一个老妇人跪在板车旁边,脸上那道鞭痕从眼角斜到嘴角,血迹已经干成了黑紫色,她也没擦,就那么木木地跪着。
院子里还有几个邻居,正帮着收拾杂物。
一个妇人端了碗粥放在老妇人面前,她也一口没动。忽然有人抬头看见了胥吏,院子里瞬间安静下来。一个头发花白的老婆子慌忙迎上来,弯着腰连连摆手,“官爷,我们没乱说,不会乱说也不敢乱说,肯定不会给大人添麻烦……你们就高抬贵手吧……”
罗雨站在院门口,没有往里走。
他看见板车旁边蹲着一个跟轻舟差不多大的小女孩,大概是邻家孩子,正拿着半块麦饼往老妇人手里塞。老妇人没有接,小女孩就一直举着,举得手都酸了,换了一只手,继续举着。
罗雨转身退到路边,陈武跟上来,站在他身后,没有说话,吴水抱着胳膊靠在院墙上,望着远处的山影,嘴角绷成一条线,周安站在老何旁边,低着头也不知道在想什么。

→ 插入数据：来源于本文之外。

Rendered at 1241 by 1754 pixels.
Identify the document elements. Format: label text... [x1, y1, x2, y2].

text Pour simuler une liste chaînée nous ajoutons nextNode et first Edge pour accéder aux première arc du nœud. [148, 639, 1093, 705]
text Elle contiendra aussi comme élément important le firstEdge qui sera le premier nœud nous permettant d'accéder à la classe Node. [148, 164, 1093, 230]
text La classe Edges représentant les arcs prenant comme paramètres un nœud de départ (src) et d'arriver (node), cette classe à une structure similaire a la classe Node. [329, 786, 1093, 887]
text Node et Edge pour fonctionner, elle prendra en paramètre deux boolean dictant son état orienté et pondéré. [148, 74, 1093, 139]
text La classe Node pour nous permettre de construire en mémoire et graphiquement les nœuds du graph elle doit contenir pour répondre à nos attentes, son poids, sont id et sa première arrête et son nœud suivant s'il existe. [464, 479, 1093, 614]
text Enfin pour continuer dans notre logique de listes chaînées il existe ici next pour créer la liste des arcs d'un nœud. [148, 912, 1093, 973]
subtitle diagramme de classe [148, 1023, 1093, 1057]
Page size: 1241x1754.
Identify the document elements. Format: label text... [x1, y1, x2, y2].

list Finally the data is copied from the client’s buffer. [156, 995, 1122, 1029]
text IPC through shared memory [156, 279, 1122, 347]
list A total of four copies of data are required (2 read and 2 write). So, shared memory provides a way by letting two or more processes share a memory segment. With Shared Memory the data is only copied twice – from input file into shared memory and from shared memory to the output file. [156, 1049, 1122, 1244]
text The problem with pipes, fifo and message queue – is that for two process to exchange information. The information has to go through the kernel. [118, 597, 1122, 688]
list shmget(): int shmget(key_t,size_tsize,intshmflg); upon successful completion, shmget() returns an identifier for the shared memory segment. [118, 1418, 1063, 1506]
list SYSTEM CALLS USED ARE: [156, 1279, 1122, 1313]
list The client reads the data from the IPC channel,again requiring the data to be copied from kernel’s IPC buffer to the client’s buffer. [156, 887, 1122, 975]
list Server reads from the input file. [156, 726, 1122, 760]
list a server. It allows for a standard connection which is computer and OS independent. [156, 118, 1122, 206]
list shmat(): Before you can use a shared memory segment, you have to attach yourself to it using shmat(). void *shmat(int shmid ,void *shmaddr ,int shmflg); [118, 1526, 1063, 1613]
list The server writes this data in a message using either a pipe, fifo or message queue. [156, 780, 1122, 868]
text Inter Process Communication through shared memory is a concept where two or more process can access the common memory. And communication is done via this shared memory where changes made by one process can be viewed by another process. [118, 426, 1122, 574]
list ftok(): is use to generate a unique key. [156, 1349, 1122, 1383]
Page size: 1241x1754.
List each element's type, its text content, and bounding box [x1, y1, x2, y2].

罗雨望着茅草屋顶上被晚风吹得晃晃悠悠的炊烟,沉默了好一会儿,然后他转过身,对老何说,“老何,你带几个人,今晚在这守着,别让任何人来闹事。”
老何愣了一下,随即重重点头。
罗雨又对陈武说道,“一会儿拿五两银子,买副棺材,剩下的银子给她送过去。”
陈武看了眼罗雨,点了点头,犹豫了下还是说道,“大人,您也别难过,这乱世,人不如狗,早死早超升,死的痛快,其实也算好事。”
罗雨拍了下陈武的肩膀,“胡说,什么乱世……况且,这种事再不能发生在我的治下!”